2.46      Dr John Bisby for CCAA commented on the high risks associated with wood dust:

It is killing Australians today. The incidence of certain cancers in wood workers exposed to wood dust is 50 times or more. Not 50 per cent; 50 times. And that is today. In our group we have seen about 30 [cases].[55]

Dr Bisby went on to state that 'wood dust is a bigger issue [than silicosis] because nobody is aware of it'.[56]

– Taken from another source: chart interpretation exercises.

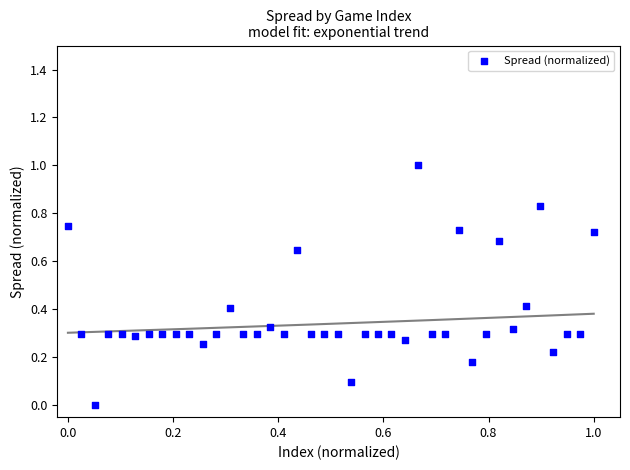

What is the range of X values (max minus min)?

1.0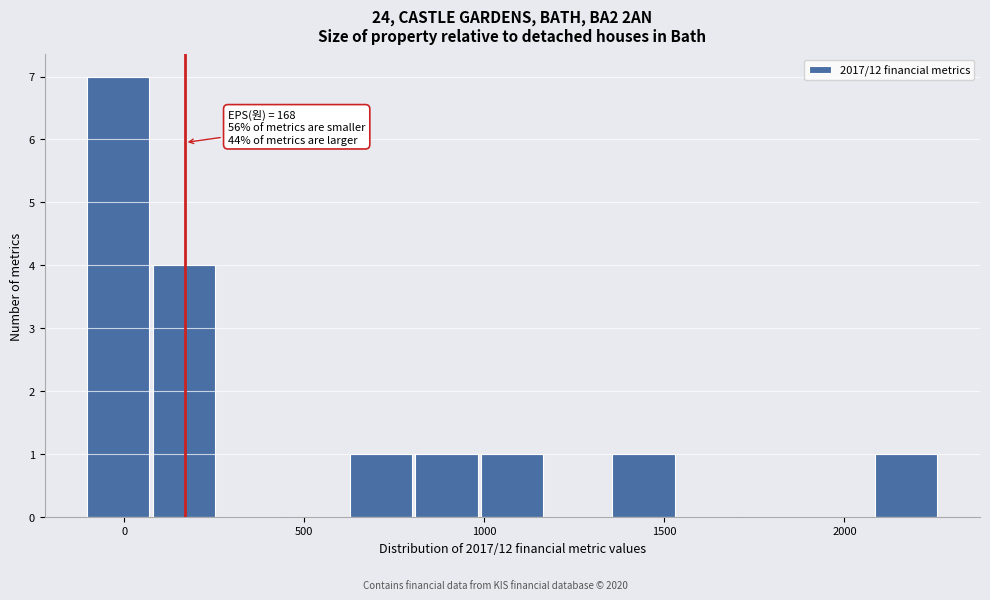

Around what value on the x-axis is the tallest bar? Give the approximate position of its centre, as read against the axis.

0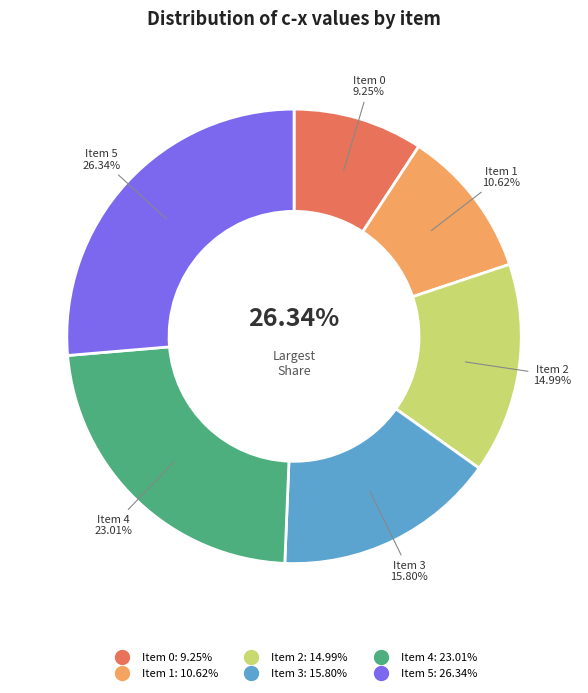

Does 3 represent more than half of the total?

No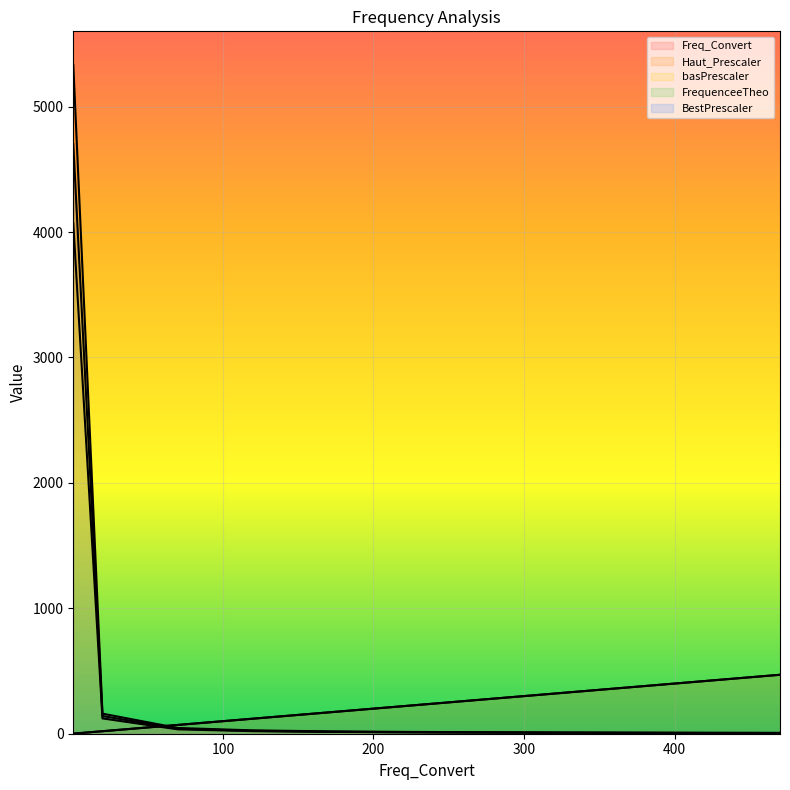

Between which two adjacent categories do basPrescaler and Freq_Convert first intersect?

20 and 70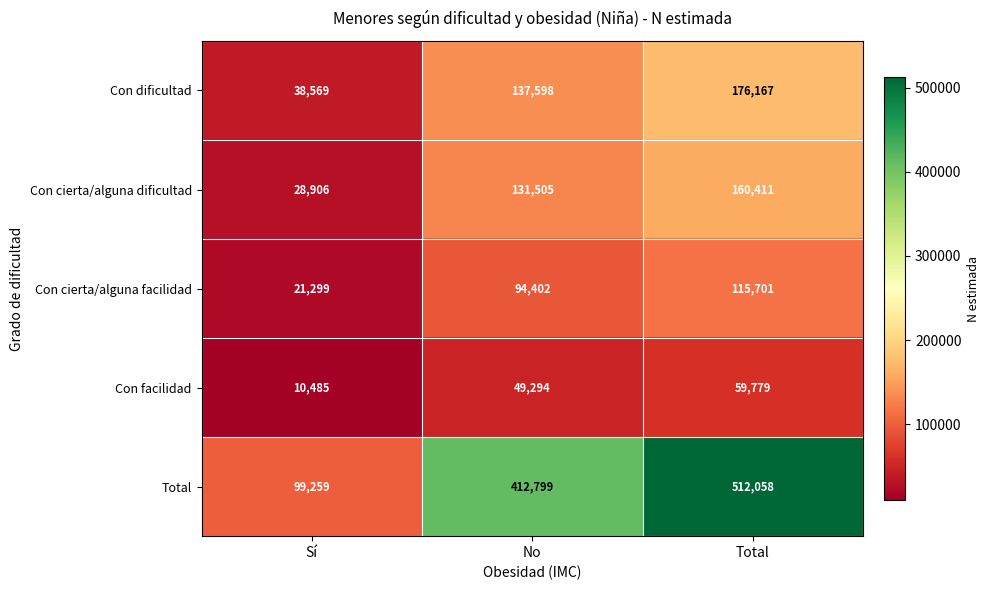

Rank the series at Total from lowest to highest value.

Con facilidad, Con cierta/alguna facilidad, Con cierta/alguna dificultad, Con dificultad, Total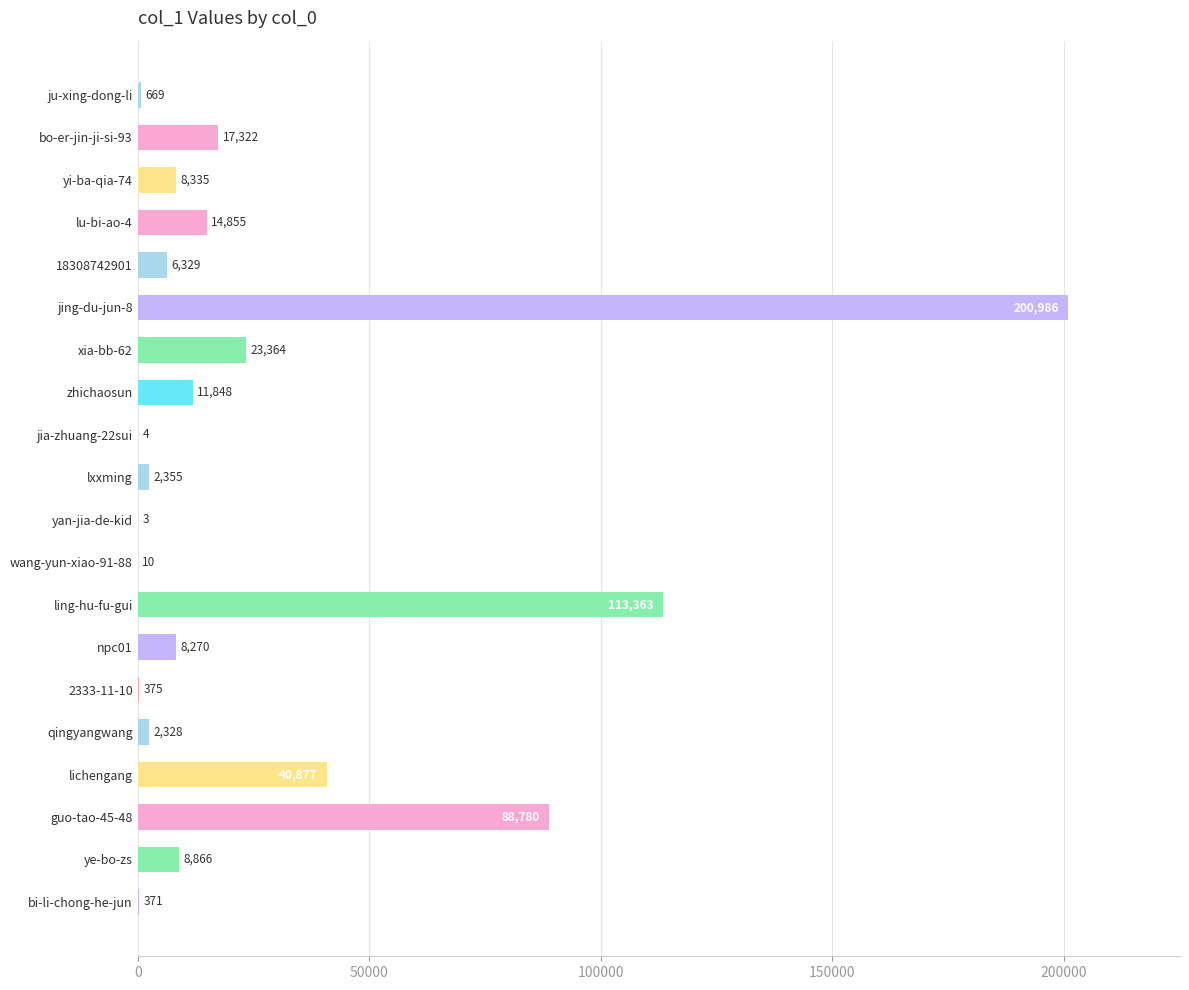

What is the change in value from lxxming to qingyangwang?

-27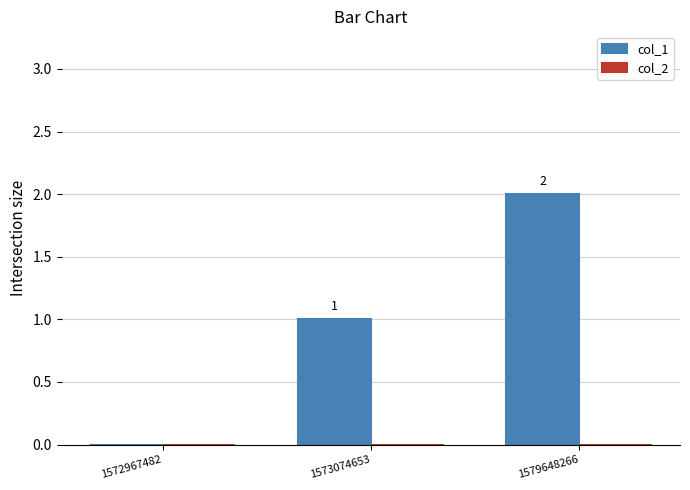

What is the sum of all values?

3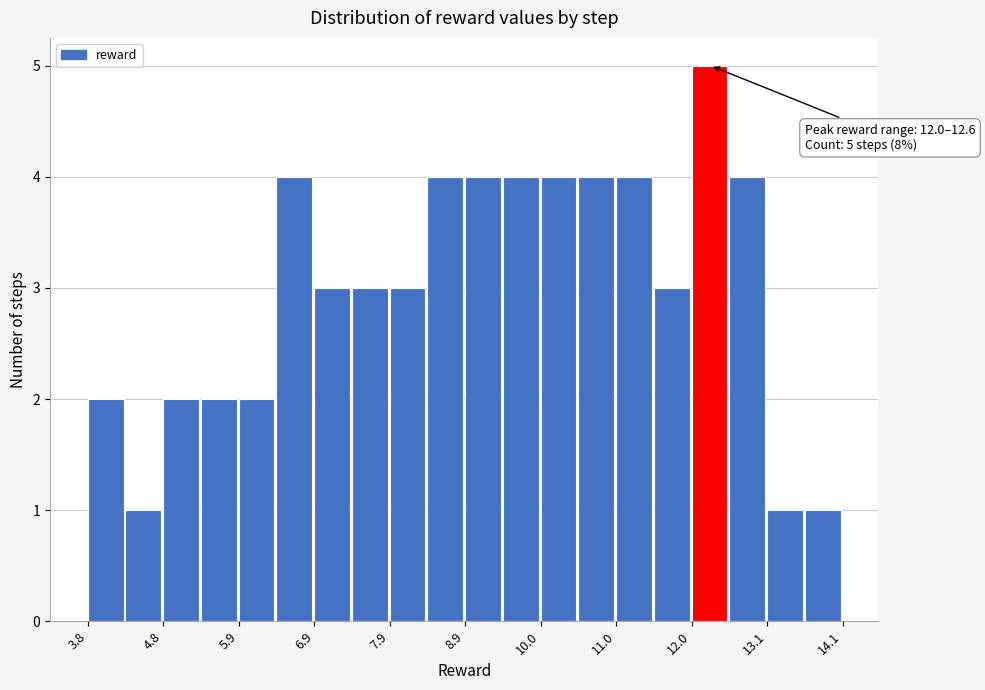

Read against the x-axis, roughly where is the centre of the tallest bar?

12.2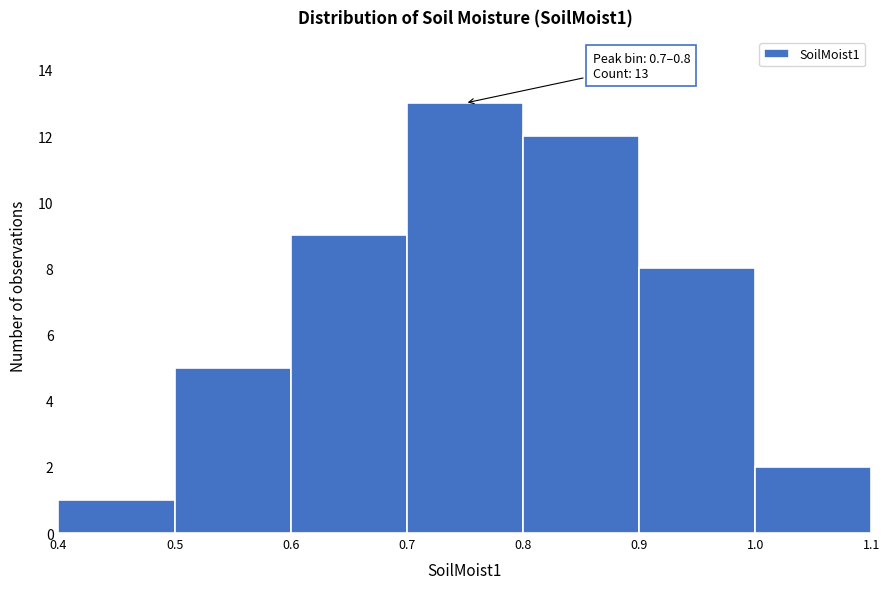

Which range on the x-axis has the tallest bar?

0.7 to 0.8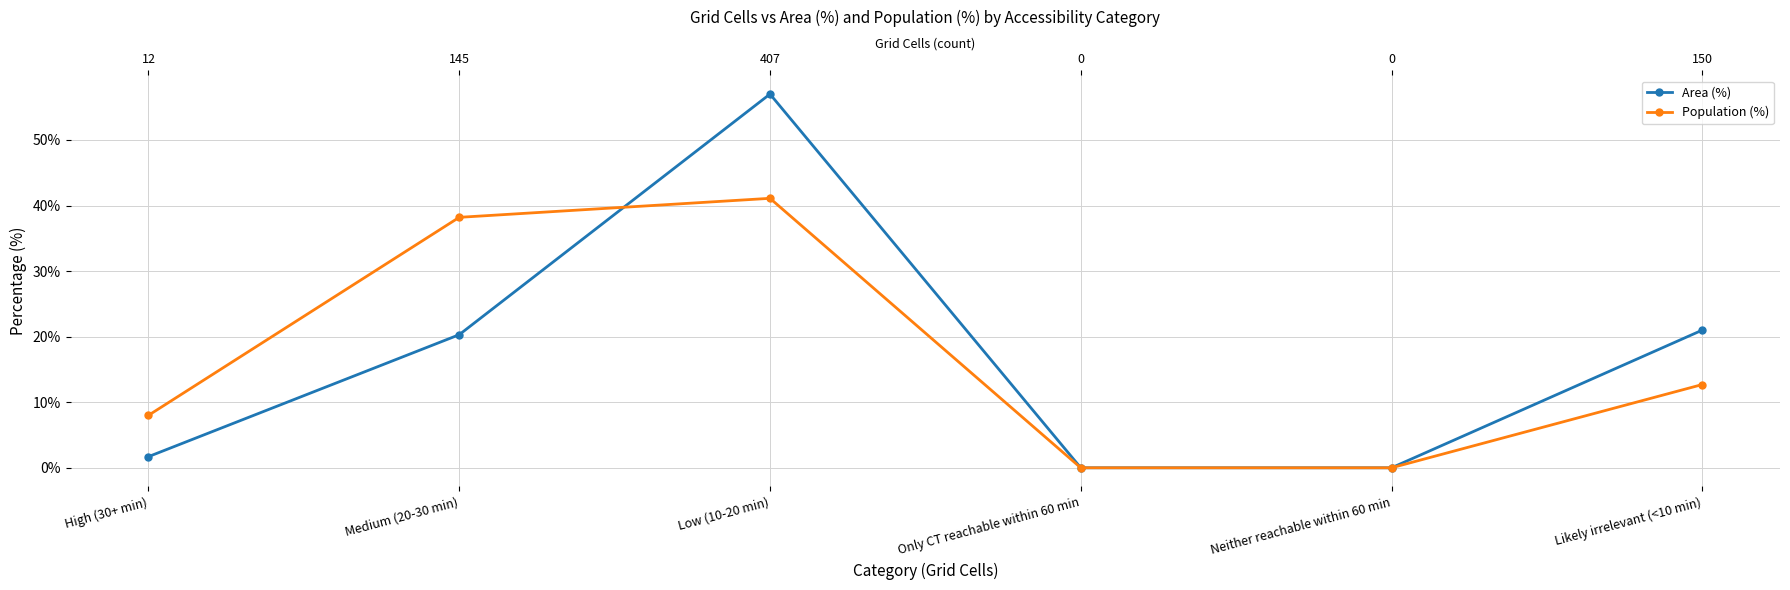

Which series has the largest total across all categories?

Area (%)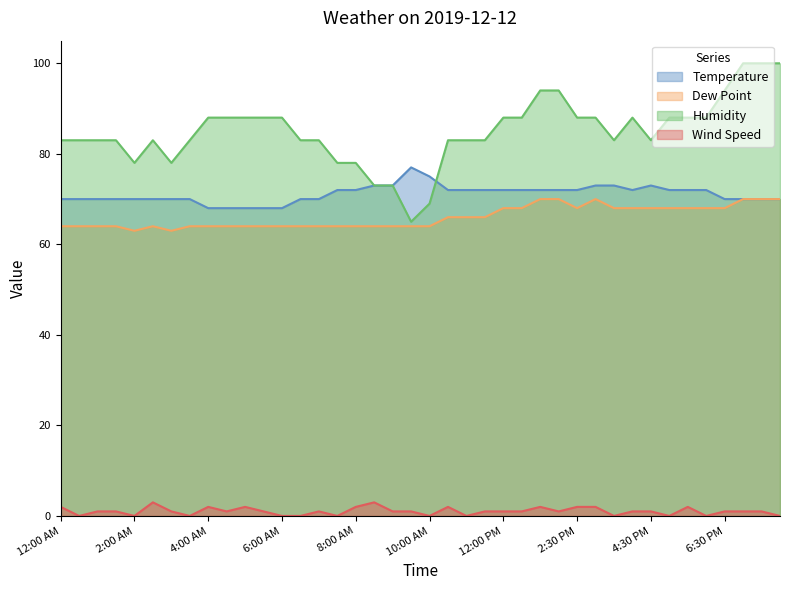

At how many categories does at least one series exceed 24?

40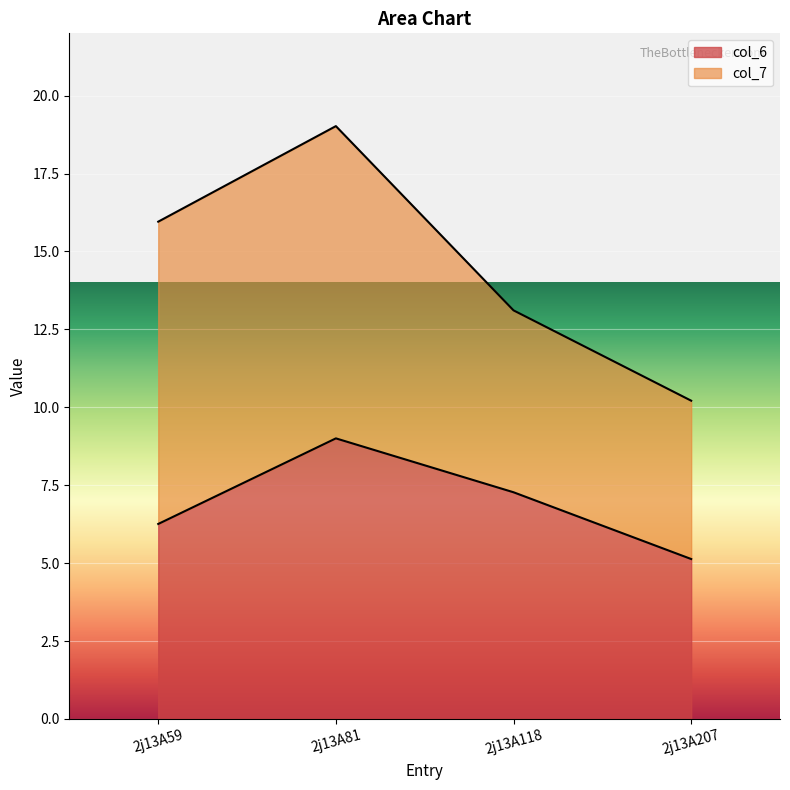

What value does the data have at 2j13A81?

9.0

2.47      AIOH concluded that 'in small to medium enterprises, many workers will continue to be exposed to unacceptably high levels of wood dusts, with the attendant disease risks. This is a situation that can and should be rectified.'[57]

Alumina

2.48      Aluminosis is the occupational lung diseases seen in workers exposed to the fine aluminium powder or dust. The disease is characterised by a scarring of lung tissue after prolonged inhalation. The degree of scarring is related to the duration of a worker's exposure to the dust, the concentration of the dust in the air and the fineness of the particles.[58]

Textile dusts

2.49      Byssinosis is an occupational airways disease seen in textile workers due to the inhalation of certain textile dusts. The symptoms include chest tightness, wheezing and shortness of breath. Initial symptoms appear several hours after arriving at work on the first day of the working week or the first day back from a holiday. They generally improve over the course of the week and do not recur until the beginning of the following week after the individual has had at least two days of no exposure to textile dust. With prolonged and intense exposure the individual's symptoms may progress to become continuous throughout the week, both at work and home. This continuous irritation of the airways can lead to permanent irreversible impairment of a worker's lung function. This condition is now rare.[59]